Find where "draft = false" occurs in the data below, and retype that line and every later line exactly.

INFORMATION GIVEN
=== Begin Enclosure ===
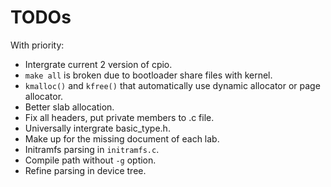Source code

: # TODOs
With priority:

- Intergrate current 2 version of cpio.
- `make all` is broken due to bootloader share files with kernel.
- `kmalloc()` and `kfree()` that automatically use dynamic allocator or page allocator.
- Better slab allocation.
- Fix all headers, put private members to .c file.
- Universally intergrate basic_type.h.
- Make up for the missing document of each lab.
- Initramfs parsing in `initramfs.c`.
- Compile path without `-g` option.
- Refine parsing in device tree.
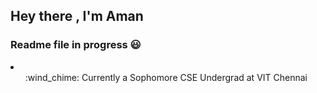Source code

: ## Hey there , I'm Aman 
### Readme file in progress :smiley:
<li><ul> :wind_chime: Currently a Sophomore CSE Undergrad at VIT Chennai</ul>

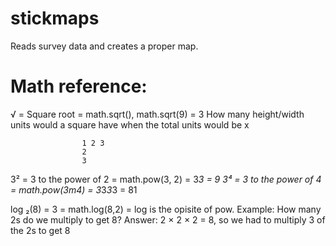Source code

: # stickmaps
Reads survey data and creates a proper map.

# Math reference:

√ = Square root = math.sqrt(), math.sqrt(9) = 3
        How many height/width units would a square have when the total units would be x
        
                    1 2 3
                    2    
                    3
                    
3² = 3 to the power of 2 = math.pow(3, 2) =  3*3 = 9
3⁴ = 3 to the power of 4 = math.pow(3m4) = 3*3*3*3 = 81

log ₂(8) = 3  = math.log(8,2) = log is the opisite of pow.
        Example: How many 2s do we multiply to get 8?
        Answer: 2 × 2 × 2 = 8, so we had to multiply 3 of the 2s to get 8
    
    
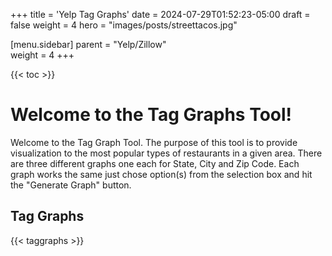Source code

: +++
title = 'Yelp Tag Graphs'
date = 2024-07-29T01:52:23-05:00
draft = false
weight = 4
hero = "images/posts/streettacos.jpg"

[menu.sidebar]
parent = "Yelp/Zillow"            
weight = 4
+++

{{< toc >}}

# Welcome to the Tag Graphs Tool!

Welcome to the Tag Graph Tool. The purpose of this tool is to provide visualization to the most popular
types of restaurants in a given area. There are three different graphs one each for State, City and Zip
Code. Each graph works the same just chose option(s) from the selection box and hit the "Generate Graph"
button.

## Tag Graphs

{{< taggraphs >}}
=== End Enclosure ===
RESULT OF THIS EXERCISE
draft = false
weight = 4
hero = "images/posts/streettacos.jpg"

[menu.sidebar]
parent = "Yelp/Zillow"            
weight = 4
+++

{{< toc >}}

# Welcome to the Tag Graphs Tool!

Welcome to the Tag Graph Tool. The purpose of this tool is to provide visualization to the most popular
types of restaurants in a given area. There are three different graphs one each for State, City and Zip
Code. Each graph works the same just chose option(s) from the selection box and hit the "Generate Graph"
button.

## Tag Graphs

{{< taggraphs >}}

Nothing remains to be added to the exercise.